I understand your point and they still are not the same thing, I simply have to assume you've never read the source code for image search from ahk or have used image search yourself.
Pixelchecksum has its uses, want to know if the pixels in an area changed? Great, use it. That's what its for. Looking for a particular picture on screen, and in most of our contexts, in game? Well good luck with that. It takes a decent amount of tolerance when matching images and you want to use a function that returns a strict checksum to determine if your image is on screen. I've not played with the function but even trying to compare the same image to itself with image search it never matches with 0 tolerance. With image search you can define any color to be transparent and ignored in the matching and you're not going to get that with pixelchecksum.

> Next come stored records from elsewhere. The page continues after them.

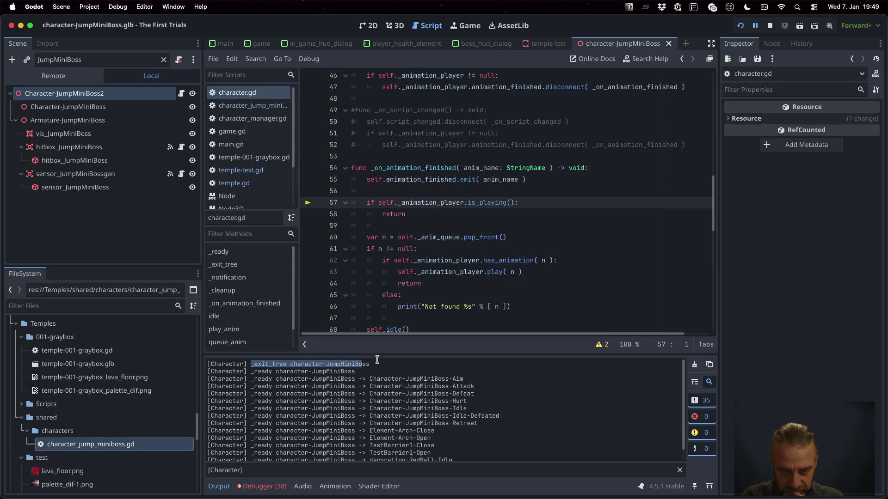
left_click(294, 382)
left_click_drag(251, 372, 359, 372)
scroll(359, 372, "down", 1)
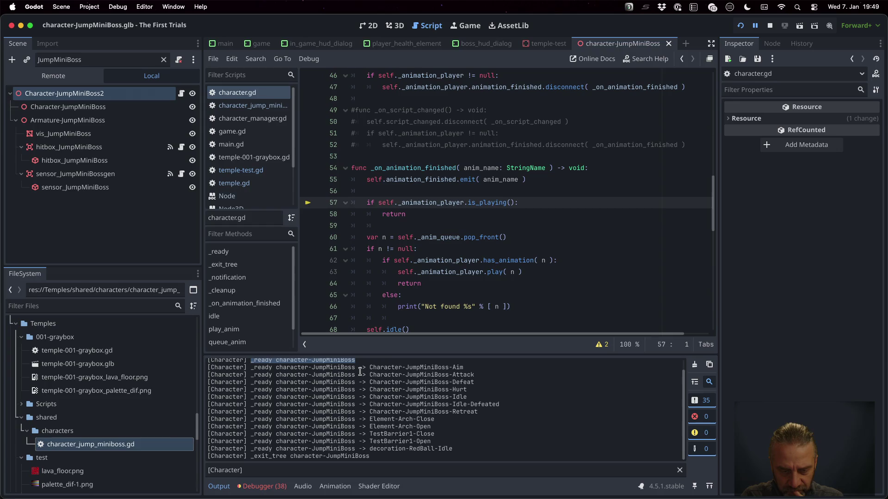
left_click_drag(251, 457, 379, 457)
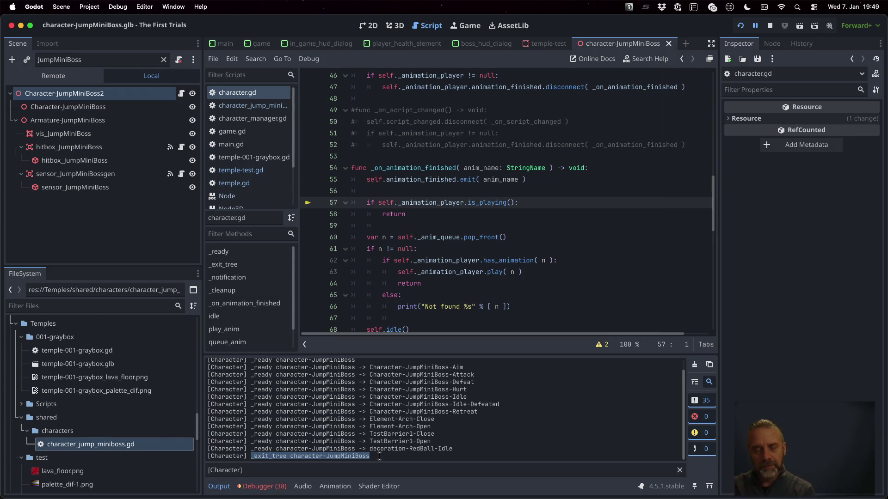
Step: Recheck the earlier and final _exit_tree lines, note Character in the print, and open temple.gd
scroll(378, 409, "up", 1)
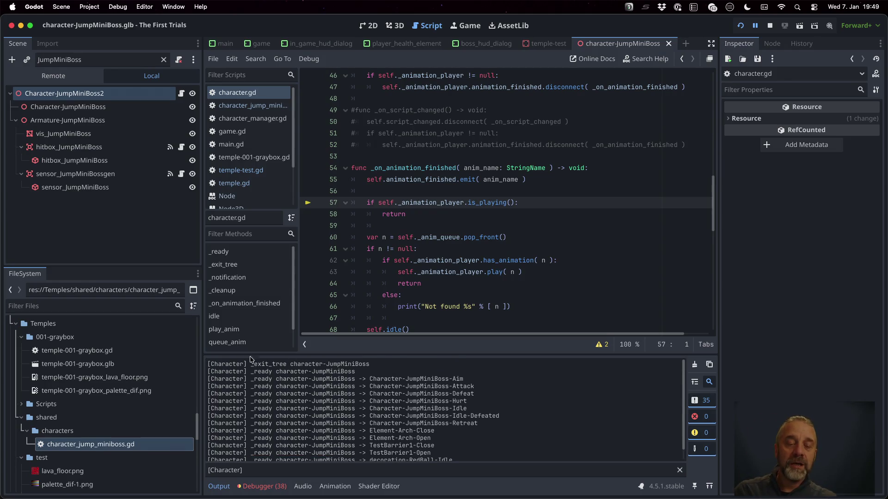
left_click_drag(255, 366, 366, 368)
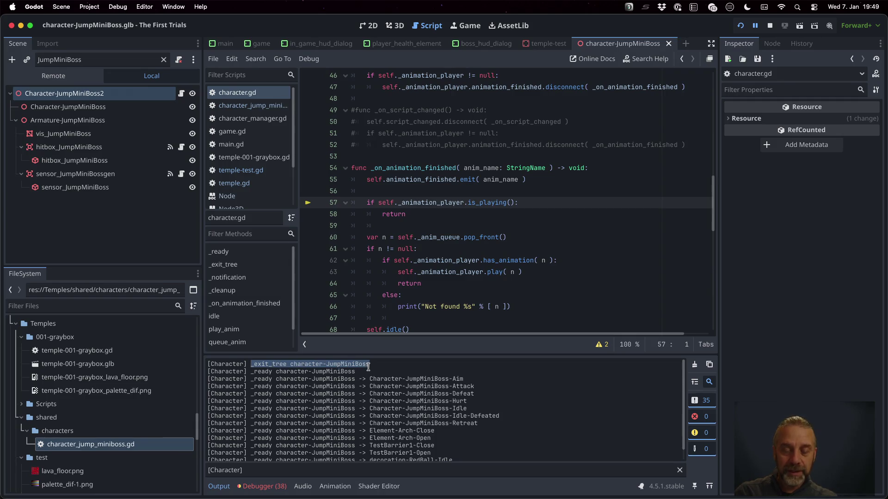
scroll(334, 385, "down", 1)
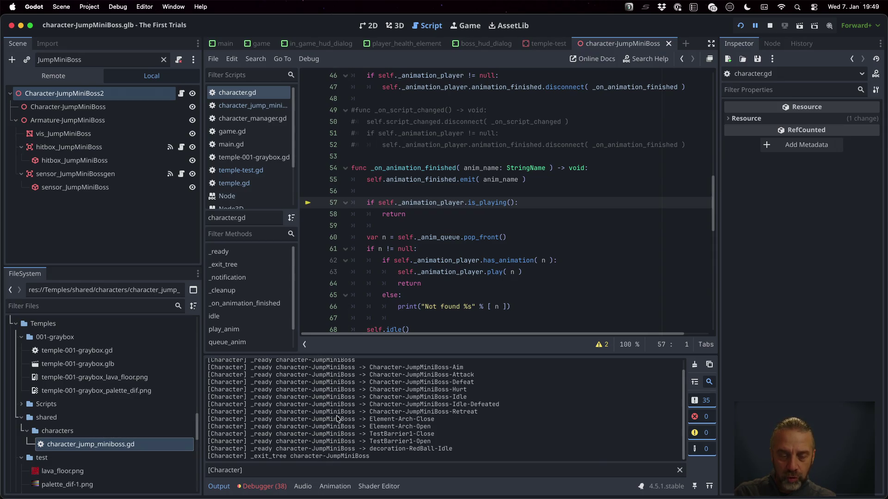
left_click_drag(251, 457, 374, 456)
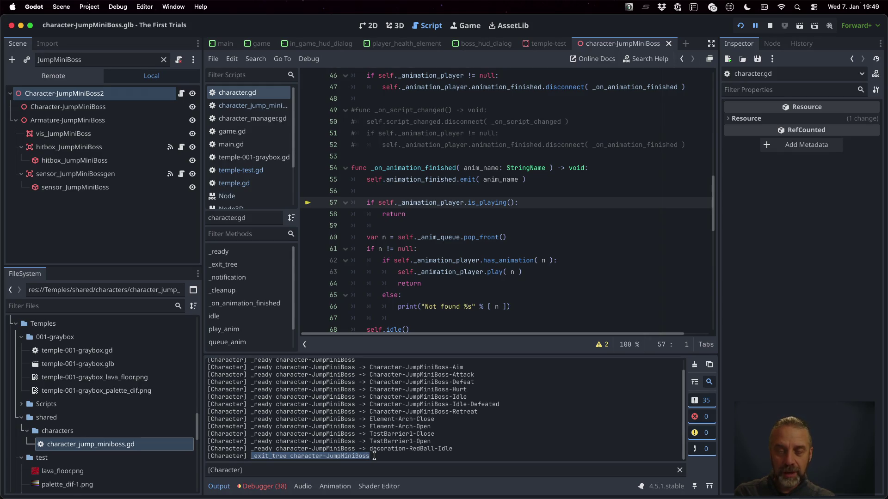
scroll(434, 245, "up", 5)
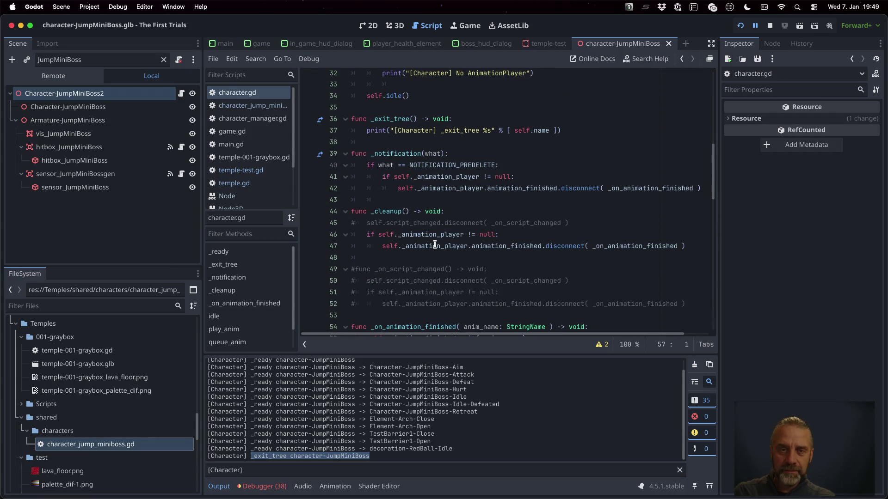
double_click(423, 131)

Also, to use the checksum, you're going to what? Screen shot, and cut out the image you want and then get your checksum for the image? Then set a variable in your main script and look for it. Ok, so is this image you're looking for in one place all the time? No? Ok so now you're going to write loops to search the whole screen or areas of the screen? If your image that you got a checksum for can appear any where on screen or in a smaller area you're going to have to start searching in one spot then increment over 1 or 2 pixels at a time, reach the end of the line from left to right and then if needed move back to X origin and down the y axis to continue the process. I'd be willing to wager money that is far more time intensive than just using image search in this context.
I'd be more than happy to see a coded example that proves the built in checksum search would be faster to find an image on screen than image search.